--- Extrait ---

Ida Lupino, née à Londres, en 1914 pour les uns, en 1918 pour d’autres, disparue à Burbank en 1995, est, sinon la première, du moins une des cinéastes-femmes les plus singulières du cinéma américain d’après-guerre. Plusieurs hommages récents ont permis de revoir en salle la demi-douzaine de films dont elle est l’auteure. Issue d’une dynastie de comédiens italiens fixés en Angleterre depuis plusieurs générations, elle débute à l’écran en 1932, toute jeune actrice, dans Her First Affaire, un film tourné par Allan Dwan, dans les studios anglais de Richmond acquis par la Warner. Trois ans et quelques films plus tard, la Paramount lui confie en 1935, un deuxième rôle dans Peter Ibbetson de Henry Hathaway (1935), film hollywoodien qualifié de "prodigieux" par André Breton dans L’Amour fou (1937).


 

En peu d’années, elle passe du rôle d’ingénue à celui de femme forte, voire dure. Ce qu’elle exprime visuellement. La blondinette se métamorphose ainsi en brune ténébreuse. À l’écoute de la bande-son, on peut constater que sa voix a baissé d’une octave tandis que son personnage gagne en gravité. Afin "d’explorer de nouveaux thèmes, d’essayer de nouvelles idées et de découvrir de nouveaux talents", nous dit-elle, elle fonde avec son mari, Collier Young, comme avant eux le couple Douglas Fairbanks-Mary Pickford (associé à Charles Chaplin), voire Alice Guy-Herbert Blaché, une maison de production indépendante, The Filmmakers. Alors, comme productrice, scénariste et réalisatrice, elle s’impose dans le cinéma narratif d’après 1945, dans le thriller social en marge d’Hollywood, sans pousser l’indépendance jusqu’à l’expérimental comme, à la même époque, une Maya Deren (1917-1961).

--- Données d'entrée ---

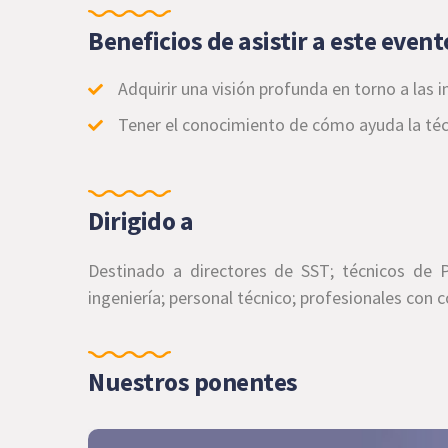
Beneficios de asistir a este event
Adquirir una visión profunda en torno a las i
Tener el conocimiento de cómo ayuda la téc
Dirigido a
Destinado a directores de SST; técnicos de 
ingeniería; personal técnico; profesionales con 
Nuestros ponentes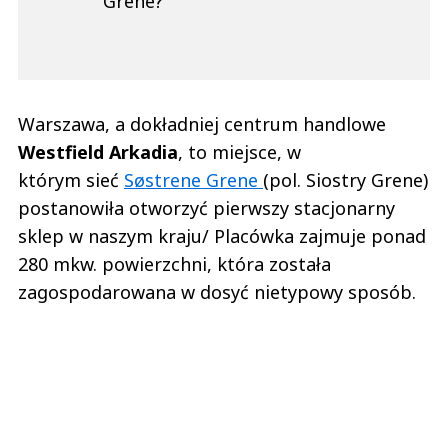
Grene?
Warszawa, a dokładniej centrum handlowe
Westfield Arkadia
, to miejsce, w
którym sieć
Søstrene Grene
(pol. Siostry Grene)
postanowiła otworzyć pierwszy stacjonarny
sklep w naszym kraju/ Placówka zajmuje ponad
280 mkw. powierzchni, która została
zagospodarowana w dosyć nietypowy sposób.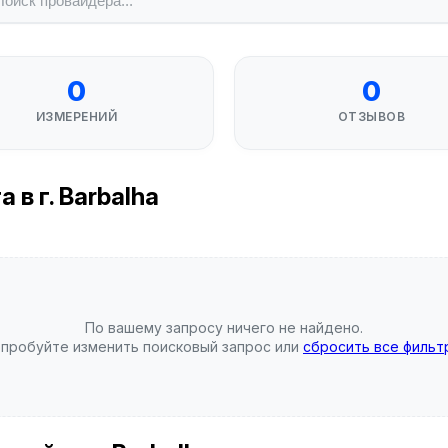
0
0
ИЗМЕРЕНИЙ
ОТЗЫВОВ
в г. Barbalha
По вашему запросу ничего не найдено.
пробуйте изменить поисковый запрос или
сбросить все фильт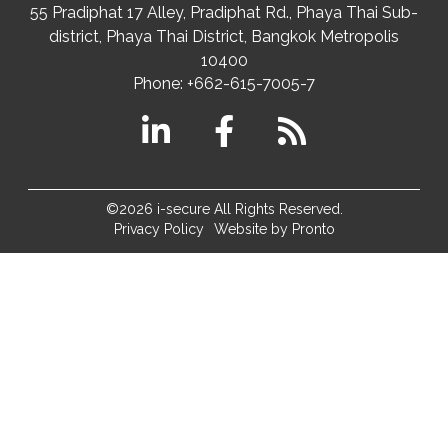
55 Pradiphat 17 Alley, Pradiphat Rd.,
Phaya Thai Sub-
district
Phaya Thai District
,
Bangkok Metropolis
10400
Phone:
+662-615-7005-7
©2026 i-secure All Rights Reserved.
Privacy Policy
Website by Pronto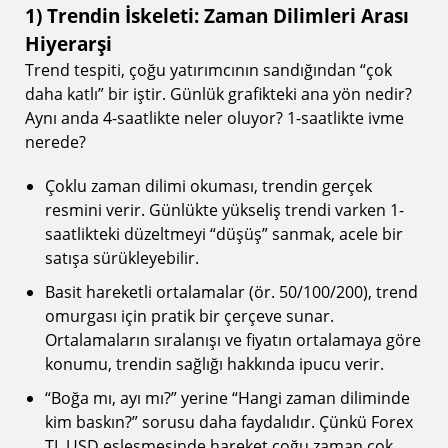
1) Trendin İskeleti: Zaman Dilimleri Arası
Hiyerarşi
Trend tespiti, çoğu yatırımcının sandığından “çok
daha katlı” bir iştir. Günlük grafikteki ana yön nedir?
Aynı anda 4-saatlikte neler oluyor? 1-saatlikte ivme
nerede?
Çoklu zaman dilimi okuması, trendin gerçek
resmini verir. Günlükte yükseliş trendi varken 1-
saatlikteki düzeltmeyi “düşüş” sanmak, acele bir
satışa sürükleyebilir.
Basit hareketli ortalamalar (ör. 50/100/200), trend
omurgası için pratik bir çerçeve sunar.
Ortalamaların sıralanışı ve fiyatın ortalamaya göre
konumu, trendin sağlığı hakkında ipucu verir.
“Boğa mı, ayı mı?” yerine “Hangi zaman diliminde
kim baskın?” sorusu daha faydalıdır. Çünkü Forex
TL USD eşleşmesinde hareket çoğu zaman çok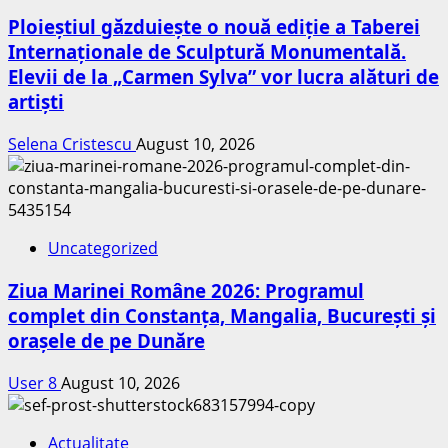
Ploieștiul găzduiește o nouă ediție a Taberei
Internaționale de Sculptură Monumentală.
Elevii de la „Carmen Sylva” vor lucra alături de
artiști
Selena Cristescu
August 10, 2026
Uncategorized
Ziua Marinei Române 2026: Programul
complet din Constanța, Mangalia, București și
orașele de pe Dunăre
User 8
August 10, 2026
Actualitate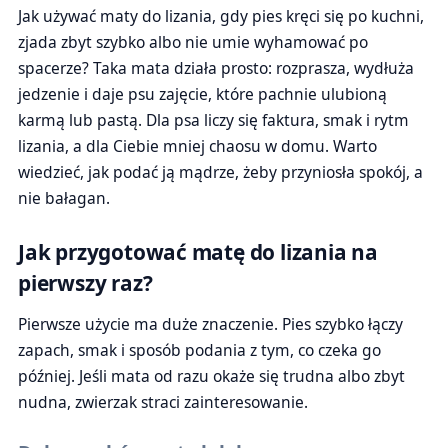
Jak używać maty do lizania, gdy pies kręci się po kuchni,
zjada zbyt szybko albo nie umie wyhamować po
spacerze? Taka mata działa prosto: rozprasza, wydłuża
jedzenie i daje psu zajęcie, które pachnie ulubioną
karmą lub pastą. Dla psa liczy się faktura, smak i rytm
lizania, a dla Ciebie mniej chaosu w domu. Warto
wiedzieć, jak podać ją mądrze, żeby przyniosła spokój, a
nie bałagan.
Jak przygotować matę do lizania na
pierwszy raz?
Pierwsze użycie ma duże znaczenie. Pies szybko łączy
zapach, smak i sposób podania z tym, co czeka go
później. Jeśli mata od razu okaże się trudna albo zbyt
nudna, zwierzak straci zainteresowanie.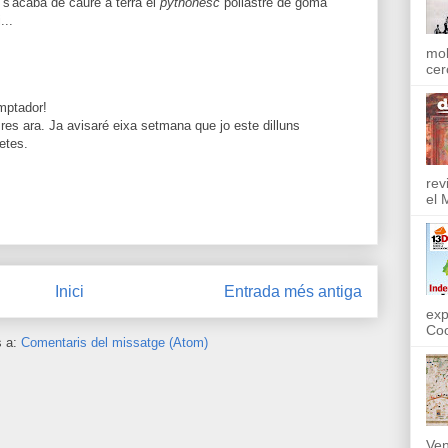
a s'acaba de caure a terra el
pythonesc
pollastre de goma
...
mol
cer
mptador!
res ara. Ja avisaré eixa setmana que jo este dilluns
etes.
rev
el 
Inici
Entrada més antiga
exp
Coo
s a:
Comentaris del missatge (Atom)
Ven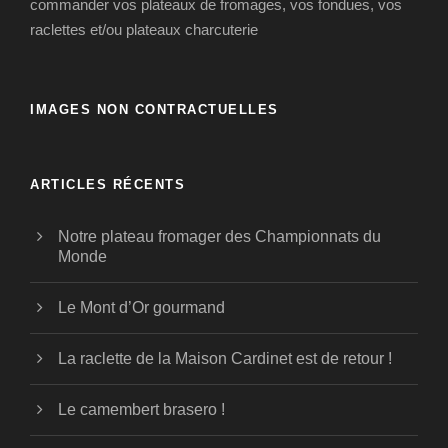
commander vos plateaux de fromages, vos fondues, vos
raclettes et/ou plateaux charcuterie
IMAGES NON CONTRACTUELLES
ARTICLES RÉCENTS
Notre plateau fromager des Championnats du
Monde
Le Mont d’Or gourmand
La raclette de la Maison Cardinet est de retour !
Le camembert brasero !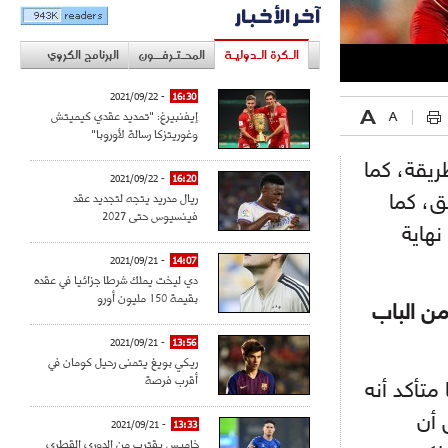
آخر الأخبار
الـكرة الـدوليـة
المحـتـرفــون
البرنامج الكروي
- 2021/09/22
16:30
إيفنبيرغ: "تمديد عقدي كيميتش
وغوريتزكا رسالة لأوروبا"
يقة، كما
- 2021/09/22
16:20
ريال مدريد يتجه لتجديد عقد
ق، كما
فينسيوس حتى 2027
نهاية
- 2021/09/21
14:07
دي ليخت يملك شرطا جزائيا في عقده
بقيمة 150 مليون أورو
من الباب
- 2021/09/21
13:56
ريكي بويغ يتمنى رحيل كومان في
أقرب فرصة
متأكد أنه
 أن
- 2021/09/21
13:33
خاميس يقترب من الدوري القطري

---

■ Consignes de l'exercice:
(a) Dans l'extrait sur Ida Lupino, quel nom porte la maison de production indépendante qu'elle fonde avec son mari ?
(b) Poursuivez l'extrait sur Ida Lupino à partir de sa dernière phrase.
La liste n'a aucun rôle dans cet exercice.

■ Réponses fournies:
(a) Elle s'appelle The Filmmakers.

(b)
 

Ida Lupino, qui avait coécrit le scénario de Not Wanted / Avant de t’aimer (1949), fut amenée à remplacer au pied levé le réalisateur prévu, Elmer Clifton, victime d’une crise cardiaque. Sa longue expérience devant la caméra avec Lewis Milestone, Henry Hathaway, Ruben Mamoulian, Raoul Walsh, William Wellman, Michael Curtiz, Anatol Litvak, Charles Vidor, Archie Mayo, Fritz Lang, David Butler, Delmer Daves, Jean Negulesco, Nicholas Ray, lui fut alors fort utile pour passer derrière. Ce premier essai, dans lequel elle ne joue pas, est un coup de maître ou de maîtresse. Elle aborde un sujet très audacieux pour l’époque, celui d’une mère adolescente et célibataire en butte aux réactions de son entourage familial et du voisinage, dans une petite ville de l’Amérique profonde. Ce film, qui contourne les interdits du code Hays, obtient un vif succès au box-office et lance sa carrière.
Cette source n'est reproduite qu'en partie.